This ultimate form is deemed Orga (although I recall this name being uttered only in the closing credits), who has virtually all of Godzilla’s strengths even if its physical resemblance is moot. In lieu of its foe’s weak forearms it has elongated, apelike arms that dangle all the way to the ground, and - absent a tail - it can jump majestically. Even Godzilla, straining to keep Orga in sight when he jumps clean over his head, hesitates his attack in respect to the beast’s unexpected and impressive mobility. The two duke it out with much elaboration, and at this point Godzilla 2000’s merit is ably demonstrated.

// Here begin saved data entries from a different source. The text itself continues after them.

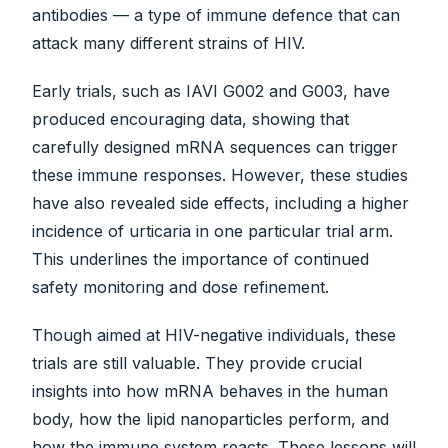
antibodies — a type of immune defence that can
attack many different strains of HIV.
Early trials, such as IAVI G002 and G003, have
produced encouraging data, showing that
carefully designed mRNA sequences can trigger
these immune responses. However, these studies
have also revealed side effects, including a higher
incidence of urticaria in one particular trial arm.
This underlines the importance of continued
safety monitoring and dose refinement.
Though aimed at HIV-negative individuals, these
trials are still valuable. They provide crucial
insights into how mRNA behaves in the human
body, how the lipid nanoparticles perform, and
how the immune system reacts. These lessons will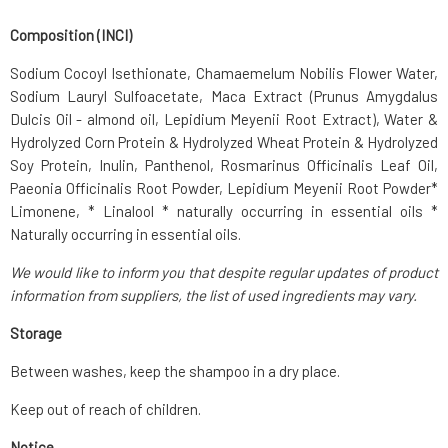
Composition (INCI)
Sodium Cocoyl Isethionate, Chamaemelum Nobilis Flower Water,
Sodium Lauryl Sulfoacetate, Maca Extract (Prunus Amygdalus
Dulcis Oil - almond oil, Lepidium Meyenii Root Extract), Water &
Hydrolyzed Corn Protein & Hydrolyzed Wheat Protein & Hydrolyzed
Soy Protein, Inulin, Panthenol, Rosmarinus Officinalis Leaf Oil,
Paeonia Officinalis Root Powder, Lepidium Meyenii Root Powder*
Limonene, * Linalool * naturally occurring in essential oils *
Naturally occurring in essential oils.
We would like to inform you that despite regular updates of product
information from suppliers, the list of used ingredients may vary.
Storage
Between washes, keep the shampoo in a dry place.
Keep out of reach of children.
Notice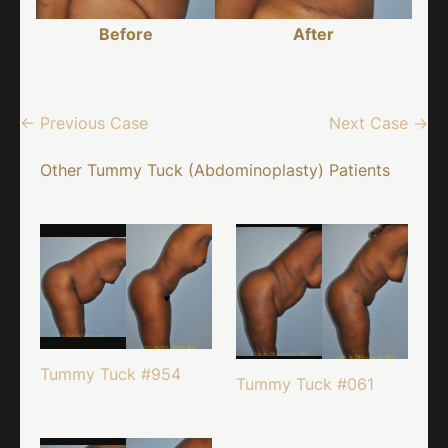
Before
After
← Previous Case
Next Case →
Other Tummy Tuck (Abdominoplasty) Patients
Tummy Tuck #954
Tummy Tuck #061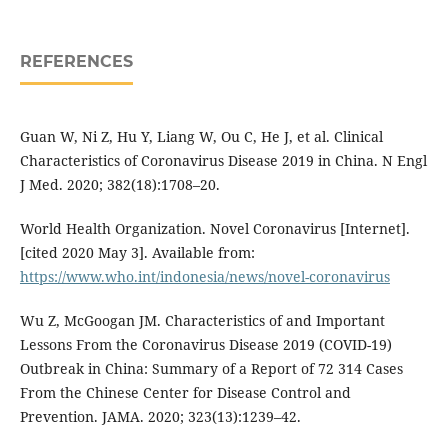
REFERENCES
Guan W, Ni Z, Hu Y, Liang W, Ou C, He J, et al. Clinical
Characteristics of Coronavirus Disease 2019 in China. N Engl
J Med. 2020; 382(18):1708–20.
World Health Organization. Novel Coronavirus [Internet].
[cited 2020 May 3]. Available from:
https://www.who.int/indonesia/news/novel-coronavirus
Wu Z, McGoogan JM. Characteristics of and Important
Lessons From the Coronavirus Disease 2019 (COVID-19)
Outbreak in China: Summary of a Report of 72 314 Cases
From the Chinese Center for Disease Control and
Prevention. JAMA. 2020; 323(13):1239–42.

Gone is the narrative conceit of subduing Godzilla or how to minimize his destruction of Tokyo; in its place a kaiju battle as elongated, colorful, and bombastic as any the series has to offer.

The film ends with a curious and perhaps laughable dialogical exchange, between three members of the GPN. They are standing at the top of one of Tokyo’s nearly-demolished skyscrapers, with a newly victorious Godzilla occupying their view of the burning horizon. Here they explicitly announce Godzilla’s humanity, and as such their inherent sympathy for his plight:

We scientists produced this monster, Godzilla. And ever since, we’ve tried to destroy him.

Then why—why does he keep protecting us?

Maybe because… Godzilla is inside each one of us.